Quantization is a technique designed to reduce the memory footprint and computational cost of large machine learning models by representing weights and/or activations with lower-precision data types, such as 8-bit integers (int8), instead of 32-bit floating-point (float32). This leads to smaller model sizes (e.g., int8 models being approximately 4 times smaller than float32), faster inference due to specialized hardware instructions for lower-precision operations, and reduced energy consumption. The primary trade-off is between efficiency and accuracy, as reducing precision introduces quantization noise, which must be minimized to preserve model performance.

The core of quantization involves mapping a range of float32 values to a smaller range represented by a lower-precision integer type, typically $[-128, 127]$ for int8. This mapping is primarily performed through affine quantization.

Affine Quantization Schemes:
This method identifies the minimum ($val_{min}$) and maximum ($val_{max}$) values in a float32 tensor and maps this range to the target integer range ($[q_{min}, q_{max}]$). There are two main approaches:

• Symmetric Quantization: Assumes the float32 range is symmetric around zero (e.g., $[-a, a]$), mapping it symmetrically to the integer range (e.g., $[-127, 127]$). In this scheme, $0.0$ maps directly to the int8 value $0$, and it requires only a single parameter: the scale ($S$).
• Asymmetric (Affine) Quantization: Does not assume symmetry and maps the exact float32 range $[val_{min}, val_{max}]$ to the full int8 range like $[-128, 127]$. This method requires two parameters: a scale ($S$) and a zero-point ($Z$).

The formulas for these parameters are:

• Scale ($S$): A positive float32 number representing the ratio between the float32 and int8 ranges.

$$S = \frac{val_{max} - val_{min}}{q_{max} - q_{min}}$$

• Zero-point ($Z$): An int8 value that corresponds to the float32 value $0.0$. In symmetric quantization, $Z$ is typically fixed at $0$.

$$Z = q_{min} - \text{round}\left(\frac{val_{min}}{S}\right)$$
Given these parameters, a float32 value $x$ can be quantized to an int8 value $q$ using:
$$q = \text{round}\left(\frac{x}{S} + Z\right)$$
Conversely, an int8 value $q$ can be dequantized back to an approximate float32 value $x$:
$$x \approx S \cdot (q - Z)$$
During inference, computations like matrix multiplication are performed using the quantized int8 values, with results often accumulated in a higher-precision type (e.g., int32) before dequantization for subsequent layers.
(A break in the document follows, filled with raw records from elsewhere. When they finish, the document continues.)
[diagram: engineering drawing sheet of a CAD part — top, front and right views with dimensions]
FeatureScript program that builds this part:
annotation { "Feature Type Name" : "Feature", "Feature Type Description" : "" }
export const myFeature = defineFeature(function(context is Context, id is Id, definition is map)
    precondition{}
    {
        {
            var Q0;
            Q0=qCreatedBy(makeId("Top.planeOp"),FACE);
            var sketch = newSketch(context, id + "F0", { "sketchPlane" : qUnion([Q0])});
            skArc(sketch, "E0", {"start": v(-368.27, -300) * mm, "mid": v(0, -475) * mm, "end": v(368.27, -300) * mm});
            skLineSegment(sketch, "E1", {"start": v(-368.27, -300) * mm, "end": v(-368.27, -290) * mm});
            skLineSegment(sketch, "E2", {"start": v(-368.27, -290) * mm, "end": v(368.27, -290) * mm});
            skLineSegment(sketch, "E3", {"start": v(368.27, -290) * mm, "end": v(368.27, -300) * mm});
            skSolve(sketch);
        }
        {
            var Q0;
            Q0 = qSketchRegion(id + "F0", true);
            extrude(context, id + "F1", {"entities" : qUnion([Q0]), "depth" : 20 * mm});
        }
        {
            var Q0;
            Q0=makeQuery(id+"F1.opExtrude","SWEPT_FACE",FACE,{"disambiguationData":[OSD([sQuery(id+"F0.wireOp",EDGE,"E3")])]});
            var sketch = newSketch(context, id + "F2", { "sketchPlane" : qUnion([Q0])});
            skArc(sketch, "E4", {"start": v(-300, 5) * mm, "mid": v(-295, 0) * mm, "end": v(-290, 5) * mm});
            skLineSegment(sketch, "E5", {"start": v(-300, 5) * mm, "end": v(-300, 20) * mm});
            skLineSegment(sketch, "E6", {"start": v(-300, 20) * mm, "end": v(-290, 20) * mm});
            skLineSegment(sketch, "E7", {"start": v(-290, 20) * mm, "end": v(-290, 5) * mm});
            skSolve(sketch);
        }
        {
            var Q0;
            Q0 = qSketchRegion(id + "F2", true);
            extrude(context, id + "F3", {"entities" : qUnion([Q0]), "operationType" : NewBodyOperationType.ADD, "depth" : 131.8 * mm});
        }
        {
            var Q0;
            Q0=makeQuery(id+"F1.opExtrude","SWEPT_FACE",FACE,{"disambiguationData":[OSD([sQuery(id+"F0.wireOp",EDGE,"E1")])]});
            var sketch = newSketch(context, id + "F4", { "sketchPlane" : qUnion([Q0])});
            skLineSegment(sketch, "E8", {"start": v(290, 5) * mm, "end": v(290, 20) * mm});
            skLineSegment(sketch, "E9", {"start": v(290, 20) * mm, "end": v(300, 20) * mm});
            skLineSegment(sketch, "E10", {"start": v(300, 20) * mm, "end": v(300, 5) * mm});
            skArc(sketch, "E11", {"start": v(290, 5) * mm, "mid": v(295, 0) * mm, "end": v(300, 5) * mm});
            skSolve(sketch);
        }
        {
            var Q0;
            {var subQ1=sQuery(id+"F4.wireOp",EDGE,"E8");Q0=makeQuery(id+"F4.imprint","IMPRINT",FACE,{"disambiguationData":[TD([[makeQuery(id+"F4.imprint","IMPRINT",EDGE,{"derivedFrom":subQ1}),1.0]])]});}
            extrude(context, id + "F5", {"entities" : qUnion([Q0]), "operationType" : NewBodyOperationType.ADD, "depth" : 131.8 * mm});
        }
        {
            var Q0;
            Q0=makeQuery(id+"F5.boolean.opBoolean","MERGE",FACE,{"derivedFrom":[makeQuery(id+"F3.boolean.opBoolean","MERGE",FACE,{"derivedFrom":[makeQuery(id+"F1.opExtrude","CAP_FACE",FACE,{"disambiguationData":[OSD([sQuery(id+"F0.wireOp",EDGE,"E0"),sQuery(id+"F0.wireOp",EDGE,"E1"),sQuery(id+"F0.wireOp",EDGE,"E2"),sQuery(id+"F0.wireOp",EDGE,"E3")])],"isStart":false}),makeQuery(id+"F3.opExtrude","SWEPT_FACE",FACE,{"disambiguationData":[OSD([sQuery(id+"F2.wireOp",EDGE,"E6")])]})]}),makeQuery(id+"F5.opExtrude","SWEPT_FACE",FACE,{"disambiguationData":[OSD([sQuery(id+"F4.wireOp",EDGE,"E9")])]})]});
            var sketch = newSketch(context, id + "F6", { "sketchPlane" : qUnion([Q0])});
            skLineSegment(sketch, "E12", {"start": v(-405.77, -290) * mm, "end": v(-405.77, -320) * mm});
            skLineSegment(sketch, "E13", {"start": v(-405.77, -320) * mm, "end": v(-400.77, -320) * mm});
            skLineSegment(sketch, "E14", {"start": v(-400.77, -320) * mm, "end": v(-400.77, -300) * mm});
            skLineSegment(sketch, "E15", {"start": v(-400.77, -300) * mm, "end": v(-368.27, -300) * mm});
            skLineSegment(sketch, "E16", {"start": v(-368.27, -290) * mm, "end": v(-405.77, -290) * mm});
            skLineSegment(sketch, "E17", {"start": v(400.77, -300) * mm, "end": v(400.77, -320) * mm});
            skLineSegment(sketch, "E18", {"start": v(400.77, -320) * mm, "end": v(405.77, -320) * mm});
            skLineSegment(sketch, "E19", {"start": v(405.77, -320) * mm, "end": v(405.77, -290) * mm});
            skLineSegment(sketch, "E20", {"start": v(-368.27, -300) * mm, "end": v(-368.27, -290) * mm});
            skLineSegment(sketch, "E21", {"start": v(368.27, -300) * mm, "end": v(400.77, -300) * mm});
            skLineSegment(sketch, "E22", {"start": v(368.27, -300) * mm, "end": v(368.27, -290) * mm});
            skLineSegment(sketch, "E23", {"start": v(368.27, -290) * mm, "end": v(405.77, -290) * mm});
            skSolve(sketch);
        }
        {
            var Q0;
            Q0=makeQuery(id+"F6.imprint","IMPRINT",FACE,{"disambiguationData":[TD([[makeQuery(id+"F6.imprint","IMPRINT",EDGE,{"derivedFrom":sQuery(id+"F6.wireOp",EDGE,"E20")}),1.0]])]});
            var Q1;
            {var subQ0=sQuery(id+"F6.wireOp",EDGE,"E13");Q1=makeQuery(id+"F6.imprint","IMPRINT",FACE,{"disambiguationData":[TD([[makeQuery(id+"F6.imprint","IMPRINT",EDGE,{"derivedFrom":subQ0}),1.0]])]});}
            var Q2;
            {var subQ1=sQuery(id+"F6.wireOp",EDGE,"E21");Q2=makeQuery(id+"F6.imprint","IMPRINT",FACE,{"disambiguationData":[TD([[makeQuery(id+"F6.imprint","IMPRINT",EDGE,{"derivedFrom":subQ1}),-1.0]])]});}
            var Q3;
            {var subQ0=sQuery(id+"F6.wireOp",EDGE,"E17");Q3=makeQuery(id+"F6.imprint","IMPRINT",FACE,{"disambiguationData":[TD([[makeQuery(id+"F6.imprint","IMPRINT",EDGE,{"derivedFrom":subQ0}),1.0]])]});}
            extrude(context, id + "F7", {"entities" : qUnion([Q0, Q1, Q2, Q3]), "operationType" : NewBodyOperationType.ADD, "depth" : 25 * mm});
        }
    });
Quantization Data Types Beyond int8:

• int4: Further reduces model size and memory usage by half compared to int8. It applies the same affine or symmetric principles, mapping float32 to 16 possible values (e.g., $[-8, 7]$ for signed int4). Due to hardware limitations, int4 values are typically combined through weight packing, where two int4 values are stored in a single int8 byte.
• 8-bit Floating-Point (FP8): Offers an alternative to integer quantization by retaining the floating-point structure (sign, exponent, mantissa) with fewer bits. Two common variants exist:
  • E4M3: 1 sign bit, 4 exponent bits, 3 mantissa bits; offers higher precision but a smaller dynamic range.
  • E5M2: 1 sign bit, 5 exponent bits, 2 mantissa bits; offers a wider dynamic range but lower precision.

FP8 is utilized in schemes like A8W8 (quantizing both activations and weights to 8-bit precision) and requires specific hardware capabilities (e.g., NVIDIA H100/H200/B100, AMD Instinct MI300 series) for efficient computation.

Granularity:
Quantization parameters ($S$ and $Z$) can be calculated with different granularities:

• Per-Tensor: A single set of $S$ and $Z$ is computed for the entire tensor. Simpler but less accurate if value distributions within the tensor are broad.
• Per-Channel (or Per-Group/Block): Separate $S$ and $Z$ values are computed for each channel, group, or block within a tensor. This approach is more accurate and generally leads to better performance at the cost of slightly increased complexity and metadata memory.

Quantization Techniques:

• Post-Training Quantization (PTQ): Quantization is applied to a model *after* it has been fully trained in full precision. It's simpler to implement but may result in a larger accuracy degradation.
• Quantization-Aware Training (QAT): Quantization effects are simulated *during* the training process by inserting "fake quantization" operations. These operations simulate the rounding errors of quantization, allowing the model to adapt to and mitigate these errors. QAT typically yields better accuracy, especially at lower bit-widths, as the model "learns" to be robust to quantization.

In the Transformers library, quantization is integrated through a unified HfQuantizer API and QuantizationConfig classes, supporting various backends (e.g., bitsandbytes, torchao, compressed-tensors). The general workflow involves choosing a suitable quantization method and either loading a pre-quantized model or applying a specific quantization method to a float32/float16/bfloat16 model using QuantizationConfig.